Items from a dataset
○ ○ ○

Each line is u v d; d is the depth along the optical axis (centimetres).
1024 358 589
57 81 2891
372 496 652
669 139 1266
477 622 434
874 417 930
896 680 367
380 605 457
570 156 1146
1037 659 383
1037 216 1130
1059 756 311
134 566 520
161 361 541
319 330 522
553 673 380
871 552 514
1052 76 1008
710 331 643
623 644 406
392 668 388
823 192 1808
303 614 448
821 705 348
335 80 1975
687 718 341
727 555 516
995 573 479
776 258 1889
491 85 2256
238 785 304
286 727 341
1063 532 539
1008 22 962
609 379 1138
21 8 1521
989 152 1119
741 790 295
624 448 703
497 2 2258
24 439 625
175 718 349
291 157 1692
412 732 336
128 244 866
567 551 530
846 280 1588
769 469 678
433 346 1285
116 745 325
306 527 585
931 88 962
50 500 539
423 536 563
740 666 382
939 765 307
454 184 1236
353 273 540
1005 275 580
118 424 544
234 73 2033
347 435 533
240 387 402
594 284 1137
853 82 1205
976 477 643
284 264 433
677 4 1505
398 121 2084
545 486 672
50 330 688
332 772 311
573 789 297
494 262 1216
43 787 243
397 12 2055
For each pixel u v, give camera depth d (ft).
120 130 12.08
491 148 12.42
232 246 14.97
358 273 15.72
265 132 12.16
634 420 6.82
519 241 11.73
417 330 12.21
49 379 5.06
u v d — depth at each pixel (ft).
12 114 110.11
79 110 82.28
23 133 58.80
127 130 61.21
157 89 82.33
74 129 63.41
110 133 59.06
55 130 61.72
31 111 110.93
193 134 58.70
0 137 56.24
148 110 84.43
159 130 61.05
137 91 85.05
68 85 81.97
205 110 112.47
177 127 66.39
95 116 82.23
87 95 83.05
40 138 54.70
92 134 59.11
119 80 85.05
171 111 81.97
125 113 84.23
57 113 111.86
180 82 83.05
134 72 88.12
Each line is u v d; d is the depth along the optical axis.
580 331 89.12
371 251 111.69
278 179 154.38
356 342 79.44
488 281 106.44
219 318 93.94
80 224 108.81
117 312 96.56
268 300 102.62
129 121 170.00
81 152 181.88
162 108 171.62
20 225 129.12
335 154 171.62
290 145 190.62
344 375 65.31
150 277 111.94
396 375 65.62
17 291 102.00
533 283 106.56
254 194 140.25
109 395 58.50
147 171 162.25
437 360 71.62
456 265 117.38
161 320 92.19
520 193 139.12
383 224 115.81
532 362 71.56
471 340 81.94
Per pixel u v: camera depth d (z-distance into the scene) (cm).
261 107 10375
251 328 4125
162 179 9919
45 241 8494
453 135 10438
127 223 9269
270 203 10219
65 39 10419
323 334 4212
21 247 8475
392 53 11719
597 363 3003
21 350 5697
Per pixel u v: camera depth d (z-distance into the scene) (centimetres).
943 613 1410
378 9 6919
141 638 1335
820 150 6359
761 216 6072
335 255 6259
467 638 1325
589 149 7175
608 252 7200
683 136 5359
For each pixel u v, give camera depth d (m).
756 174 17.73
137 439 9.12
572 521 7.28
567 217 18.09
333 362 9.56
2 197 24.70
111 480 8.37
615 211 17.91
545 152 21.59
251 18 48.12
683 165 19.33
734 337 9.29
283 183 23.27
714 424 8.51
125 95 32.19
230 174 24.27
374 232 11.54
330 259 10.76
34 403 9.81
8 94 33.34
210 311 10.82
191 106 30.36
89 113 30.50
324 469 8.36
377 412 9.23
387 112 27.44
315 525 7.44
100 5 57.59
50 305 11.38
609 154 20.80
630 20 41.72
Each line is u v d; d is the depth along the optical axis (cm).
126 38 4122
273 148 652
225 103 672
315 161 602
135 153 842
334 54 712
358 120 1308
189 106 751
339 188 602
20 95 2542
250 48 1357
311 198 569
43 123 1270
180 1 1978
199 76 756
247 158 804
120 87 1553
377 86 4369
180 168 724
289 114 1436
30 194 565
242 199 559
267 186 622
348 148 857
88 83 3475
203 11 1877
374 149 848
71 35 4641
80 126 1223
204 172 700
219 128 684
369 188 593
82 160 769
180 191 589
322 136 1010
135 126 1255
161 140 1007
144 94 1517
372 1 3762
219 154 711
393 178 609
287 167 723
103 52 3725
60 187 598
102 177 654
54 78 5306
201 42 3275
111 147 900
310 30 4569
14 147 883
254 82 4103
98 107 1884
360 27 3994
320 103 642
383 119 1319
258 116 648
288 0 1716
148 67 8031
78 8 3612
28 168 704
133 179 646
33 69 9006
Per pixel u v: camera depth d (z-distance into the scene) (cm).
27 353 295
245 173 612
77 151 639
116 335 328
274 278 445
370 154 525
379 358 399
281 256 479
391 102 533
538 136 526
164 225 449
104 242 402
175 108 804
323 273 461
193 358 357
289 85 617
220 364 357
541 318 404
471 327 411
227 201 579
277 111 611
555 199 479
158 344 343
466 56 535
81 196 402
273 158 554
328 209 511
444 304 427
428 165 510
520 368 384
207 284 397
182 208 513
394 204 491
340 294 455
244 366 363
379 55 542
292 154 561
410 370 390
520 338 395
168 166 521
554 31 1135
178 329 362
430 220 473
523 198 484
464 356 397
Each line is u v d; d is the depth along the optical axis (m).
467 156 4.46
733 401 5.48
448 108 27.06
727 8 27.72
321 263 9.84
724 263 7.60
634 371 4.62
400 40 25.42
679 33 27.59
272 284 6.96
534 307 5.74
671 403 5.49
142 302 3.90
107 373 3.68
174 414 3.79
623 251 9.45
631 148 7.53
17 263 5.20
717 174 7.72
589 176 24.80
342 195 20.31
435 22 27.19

○ ○ ○

Without leaving anything out, quote all the data.

» **Output for this task**:
Each line is u v d; d is the depth along the optical axis (centimetres).
1024 358 589
57 81 2891
372 496 652
669 139 1266
477 622 434
874 417 930
896 680 367
380 605 457
570 156 1146
1037 659 383
1037 216 1130
1059 756 311
134 566 520
161 361 541
319 330 522
553 673 380
871 552 514
1052 76 1008
710 331 643
623 644 406
392 668 388
823 192 1808
303 614 448
821 705 348
335 80 1975
687 718 341
727 555 516
995 573 479
776 258 1889
491 85 2256
238 785 304
286 727 341
1063 532 539
1008 22 962
609 379 1138
21 8 1521
989 152 1119
741 790 295
624 448 703
497 2 2258
24 439 625
175 718 349
291 157 1692
412 732 336
128 244 866
567 551 530
846 280 1588
769 469 678
433 346 1285
116 745 325
306 527 585
931 88 962
50 500 539
423 536 563
740 666 382
939 765 307
454 184 1236
353 273 540
1005 275 580
118 424 544
234 73 2033
347 435 533
240 387 402
594 284 1137
853 82 1205
976 477 643
284 264 433
677 4 1505
398 121 2084
545 486 672
50 330 688
332 772 311
573 789 297
494 262 1216
43 787 243
397 12 2055
For each pixel u v, give camera depth d (ft).
120 130 12.08
491 148 12.42
232 246 14.97
358 273 15.72
265 132 12.16
634 420 6.82
519 241 11.73
417 330 12.21
49 379 5.06
u v d — depth at each pixel (ft).
12 114 110.11
79 110 82.28
23 133 58.80
127 130 61.21
157 89 82.33
74 129 63.41
110 133 59.06
55 130 61.72
31 111 110.93
193 134 58.70
0 137 56.24
148 110 84.43
159 130 61.05
137 91 85.05
68 85 81.97
205 110 112.47
177 127 66.39
95 116 82.23
87 95 83.05
40 138 54.70
92 134 59.11
119 80 85.05
171 111 81.97
125 113 84.23
57 113 111.86
180 82 83.05
134 72 88.12
Each line is u v d; d is the depth along the optical axis.
580 331 89.12
371 251 111.69
278 179 154.38
356 342 79.44
488 281 106.44
219 318 93.94
80 224 108.81
117 312 96.56
268 300 102.62
129 121 170.00
81 152 181.88
162 108 171.62
20 225 129.12
335 154 171.62
290 145 190.62
344 375 65.31
150 277 111.94
396 375 65.62
17 291 102.00
533 283 106.56
254 194 140.25
109 395 58.50
147 171 162.25
437 360 71.62
456 265 117.38
161 320 92.19
520 193 139.12
383 224 115.81
532 362 71.56
471 340 81.94
Per pixel u v: camera depth d (z-distance into the scene) (cm).
261 107 10375
251 328 4125
162 179 9919
45 241 8494
453 135 10438
127 223 9269
270 203 10219
65 39 10419
323 334 4212
21 247 8475
392 53 11719
597 363 3003
21 350 5697
Per pixel u v: camera depth d (z-distance into the scene) (centimetres).
943 613 1410
378 9 6919
141 638 1335
820 150 6359
761 216 6072
335 255 6259
467 638 1325
589 149 7175
608 252 7200
683 136 5359
For each pixel u v, give camera depth d (m).
756 174 17.73
137 439 9.12
572 521 7.28
567 217 18.09
333 362 9.56
2 197 24.70
111 480 8.37
615 211 17.91
545 152 21.59
251 18 48.12
683 165 19.33
734 337 9.29
283 183 23.27
714 424 8.51
125 95 32.19
230 174 24.27
374 232 11.54
330 259 10.76
34 403 9.81
8 94 33.34
210 311 10.82
191 106 30.36
89 113 30.50
324 469 8.36
377 412 9.23
387 112 27.44
315 525 7.44
100 5 57.59
50 305 11.38
609 154 20.80
630 20 41.72
Each line is u v d; d is the depth along the optical axis (cm).
126 38 4122
273 148 652
225 103 672
315 161 602
135 153 842
334 54 712
358 120 1308
189 106 751
339 188 602
20 95 2542
250 48 1357
311 198 569
43 123 1270
180 1 1978
199 76 756
247 158 804
120 87 1553
377 86 4369
180 168 724
289 114 1436
30 194 565
242 199 559
267 186 622
348 148 857
88 83 3475
203 11 1877
374 149 848
71 35 4641
80 126 1223
204 172 700
219 128 684
369 188 593
82 160 769
180 191 589
322 136 1010
135 126 1255
161 140 1007
144 94 1517
372 1 3762
219 154 711
393 178 609
287 167 723
103 52 3725
60 187 598
102 177 654
54 78 5306
201 42 3275
111 147 900
310 30 4569
14 147 883
254 82 4103
98 107 1884
360 27 3994
320 103 642
383 119 1319
258 116 648
288 0 1716
148 67 8031
78 8 3612
28 168 704
133 179 646
33 69 9006
Per pixel u v: camera depth d (z-distance into the scene) (cm).
27 353 295
245 173 612
77 151 639
116 335 328
274 278 445
370 154 525
379 358 399
281 256 479
391 102 533
538 136 526
164 225 449
104 242 402
175 108 804
323 273 461
193 358 357
289 85 617
220 364 357
541 318 404
471 327 411
227 201 579
277 111 611
555 199 479
158 344 343
466 56 535
81 196 402
273 158 554
328 209 511
444 304 427
428 165 510
520 368 384
207 284 397
182 208 513
394 204 491
340 294 455
244 366 363
379 55 542
292 154 561
410 370 390
520 338 395
168 166 521
554 31 1135
178 329 362
430 220 473
523 198 484
464 356 397
Each line is u v d; d is the depth along the optical axis (m).
467 156 4.46
733 401 5.48
448 108 27.06
727 8 27.72
321 263 9.84
724 263 7.60
634 371 4.62
400 40 25.42
679 33 27.59
272 284 6.96
534 307 5.74
671 403 5.49
142 302 3.90
107 373 3.68
174 414 3.79
623 251 9.45
631 148 7.53
17 263 5.20
717 174 7.72
589 176 24.80
342 195 20.31
435 22 27.19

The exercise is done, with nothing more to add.